任務要求:
請從下方這段 BFS 程式碼中一字不改地擷取一段：自含有「程式碼如下：(-1為未經過，-2為障礙)」之處起，至「i = s ; i < e ; i++)」止。

所附文本:
((

程式碼如下：(-1為未經過，-2為障礙)

#include <bits/stdc++.h>

using namespace std;

 

#define FAST ios::sync_with_stdio(false);cin.tie(0)

#define Fr(i,s,e) for(auto i = s ; i < e ; i++)

#define endl '\n'

#define Ft first

#define Sd second

 

typedef pair<int, int> pii;

 

const int dx[8] = {3, 3, 1, -1, -3, -3, 1, -1};

const int dy[8] = {1, -1, -3, -3, 1, -1, 3, 3};

const int obstx[8] = {1, 1, 0, 0, -1, -1, 0, 0};

const int obsty[8] = {0, 0, -1, -1, 0, 0, 1, 1};

 

const int MAX = 100;

 

int main(){

FAST;

 

int n, sx, sy, ex, ey, mp[MAX][MAX];

while(cin >> n){

Fr(i,0,MAX)Fr(j,0,MAX)mp[i][j] = -1 ;

Fr(i,0,n){

int x, y; cin >> x >> y;

mp[y][x] = -2;

}

cin >> sx >> sy >> ex >> ey;

auto bfs = [&](int isx, int isy, int iex, int iey){

auto valid = [&](int x, int y){

return x >= 0 and y >= 0 and x < MAX and y < MAX;

};

queue<pii> qu{};

qu.push({isx, isy});

mp[isy][isx] = 0;

bool flag = true;

while(qu.size() and flag){

int x = qu.front().Ft, y = qu.front().Sd; qu.pop();

Fr(i,0,8){

int nx = x + dx[i], ny = y + dy[i];

int ox = obstx[i], oy = obsty[i];

if(valid(nx, ny) and mp[oy][ox] == -1){

qu.push({nx, ny});

mp[ny][nx] = mp[y][x] + 1;

}

if(nx == iex and ny == iey){

flag = false;

break;

}

}

}

};

bfs(sx, sy, ex, ey);

if(mp[ey][ex] == -1)cout << "impossible" << endl;

else cout << mp[ey][ex] << endl; 

}

return 0;

}

))

所示資料:
((

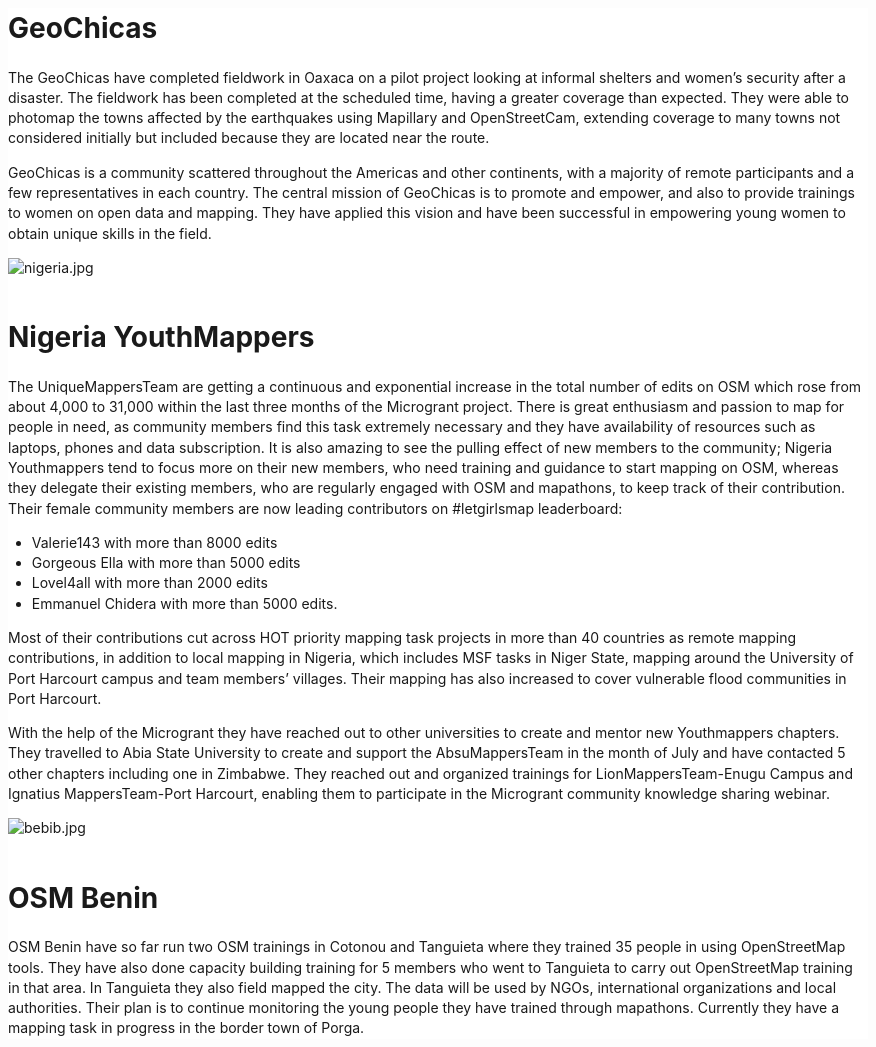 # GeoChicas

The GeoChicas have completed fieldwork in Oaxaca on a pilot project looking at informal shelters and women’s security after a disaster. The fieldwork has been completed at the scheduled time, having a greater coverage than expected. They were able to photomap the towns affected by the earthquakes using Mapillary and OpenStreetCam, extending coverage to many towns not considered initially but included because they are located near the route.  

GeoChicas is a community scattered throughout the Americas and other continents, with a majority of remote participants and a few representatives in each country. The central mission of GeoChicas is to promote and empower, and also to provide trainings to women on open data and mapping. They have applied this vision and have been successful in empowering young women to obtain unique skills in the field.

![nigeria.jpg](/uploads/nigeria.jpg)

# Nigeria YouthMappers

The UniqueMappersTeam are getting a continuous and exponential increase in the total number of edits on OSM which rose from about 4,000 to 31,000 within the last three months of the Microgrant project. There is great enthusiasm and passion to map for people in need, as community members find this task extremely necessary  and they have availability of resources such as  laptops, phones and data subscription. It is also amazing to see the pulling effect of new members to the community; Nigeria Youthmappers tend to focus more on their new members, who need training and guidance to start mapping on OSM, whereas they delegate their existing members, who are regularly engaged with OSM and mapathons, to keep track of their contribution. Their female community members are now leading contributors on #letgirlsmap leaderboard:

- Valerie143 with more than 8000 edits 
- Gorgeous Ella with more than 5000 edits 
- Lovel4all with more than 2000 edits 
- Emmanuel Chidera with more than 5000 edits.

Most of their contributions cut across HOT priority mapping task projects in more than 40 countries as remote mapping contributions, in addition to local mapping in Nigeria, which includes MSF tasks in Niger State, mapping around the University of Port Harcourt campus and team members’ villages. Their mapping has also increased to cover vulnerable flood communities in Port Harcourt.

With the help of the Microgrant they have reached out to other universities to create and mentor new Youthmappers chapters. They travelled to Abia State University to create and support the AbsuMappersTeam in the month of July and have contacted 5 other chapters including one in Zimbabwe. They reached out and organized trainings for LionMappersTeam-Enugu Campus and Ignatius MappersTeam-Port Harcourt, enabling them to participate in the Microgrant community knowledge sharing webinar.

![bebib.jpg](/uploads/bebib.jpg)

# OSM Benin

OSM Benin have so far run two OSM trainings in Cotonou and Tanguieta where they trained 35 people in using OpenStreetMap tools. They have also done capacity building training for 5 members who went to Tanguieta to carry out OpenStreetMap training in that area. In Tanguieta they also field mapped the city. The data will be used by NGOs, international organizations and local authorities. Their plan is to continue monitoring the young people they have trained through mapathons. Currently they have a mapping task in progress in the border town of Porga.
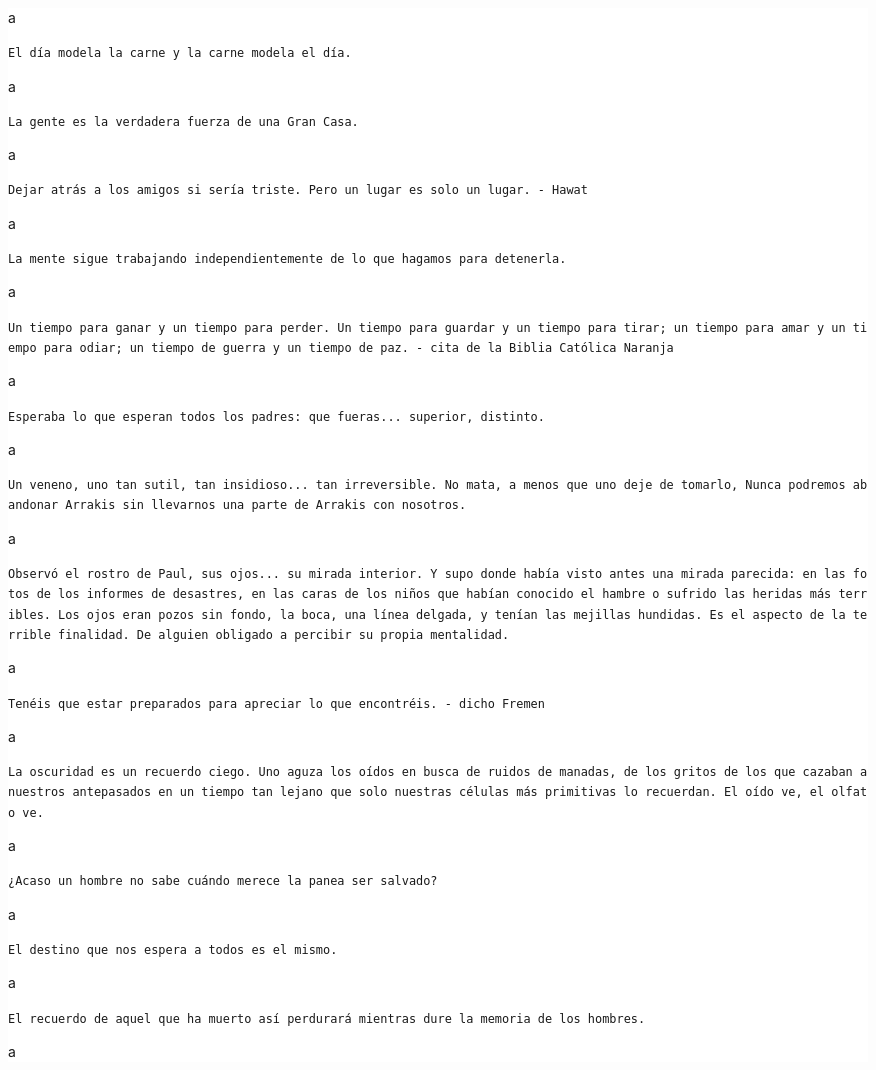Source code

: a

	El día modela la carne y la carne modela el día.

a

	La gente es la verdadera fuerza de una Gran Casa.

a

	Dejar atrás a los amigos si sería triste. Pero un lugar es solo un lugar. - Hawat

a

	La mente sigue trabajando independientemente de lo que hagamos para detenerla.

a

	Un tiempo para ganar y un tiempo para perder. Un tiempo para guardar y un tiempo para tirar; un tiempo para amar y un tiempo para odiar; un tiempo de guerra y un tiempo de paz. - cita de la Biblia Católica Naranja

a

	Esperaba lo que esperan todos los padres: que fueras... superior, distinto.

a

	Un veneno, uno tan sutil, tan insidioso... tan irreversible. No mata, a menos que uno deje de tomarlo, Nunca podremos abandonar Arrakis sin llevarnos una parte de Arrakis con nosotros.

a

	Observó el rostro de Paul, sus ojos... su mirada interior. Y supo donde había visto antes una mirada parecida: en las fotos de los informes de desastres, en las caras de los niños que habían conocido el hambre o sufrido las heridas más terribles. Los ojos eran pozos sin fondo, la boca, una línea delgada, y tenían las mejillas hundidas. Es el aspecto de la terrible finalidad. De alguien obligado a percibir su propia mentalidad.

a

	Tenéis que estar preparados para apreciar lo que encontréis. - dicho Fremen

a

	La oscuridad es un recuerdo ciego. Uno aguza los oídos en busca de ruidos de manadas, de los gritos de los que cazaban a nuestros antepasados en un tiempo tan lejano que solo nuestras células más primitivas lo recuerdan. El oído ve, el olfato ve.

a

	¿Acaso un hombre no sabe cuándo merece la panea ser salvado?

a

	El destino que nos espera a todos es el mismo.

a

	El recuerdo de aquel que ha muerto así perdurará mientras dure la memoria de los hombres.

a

))

參考答案:
程式碼如下：(-1為未經過，-2為障礙)

#include <bits/stdc++.h>

using namespace std;

 

#define FAST ios::sync_with_stdio(false);cin.tie(0)

#define Fr(i,s,e) for(auto i = s ; i < e ; i++)